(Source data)
::::

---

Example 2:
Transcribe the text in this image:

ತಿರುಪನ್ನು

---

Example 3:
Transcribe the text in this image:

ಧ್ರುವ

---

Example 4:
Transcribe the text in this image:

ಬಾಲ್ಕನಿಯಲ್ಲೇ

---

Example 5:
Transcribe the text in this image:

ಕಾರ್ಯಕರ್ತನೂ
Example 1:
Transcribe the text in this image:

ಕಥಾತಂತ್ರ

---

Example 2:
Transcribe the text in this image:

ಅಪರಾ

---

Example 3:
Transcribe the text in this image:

::::

(WORK TO BE COMPLETED): Reproduce every line of the source data above verbatim, from the first line to the last.

(PROBLEM SOLUTION):
---

Example 2:
Transcribe the text in this image:

ತಿರುಪನ್ನು

---

Example 3:
Transcribe the text in this image:

ಧ್ರುವ

---

Example 4:
Transcribe the text in this image:

ಬಾಲ್ಕನಿಯಲ್ಲೇ

---

Example 5:
Transcribe the text in this image:

ಕಾರ್ಯಕರ್ತನೂ
Example 1:
Transcribe the text in this image:

ಕಥಾತಂತ್ರ

---

Example 2:
Transcribe the text in this image:

ಅಪರಾ

---

Example 3:
Transcribe the text in this image:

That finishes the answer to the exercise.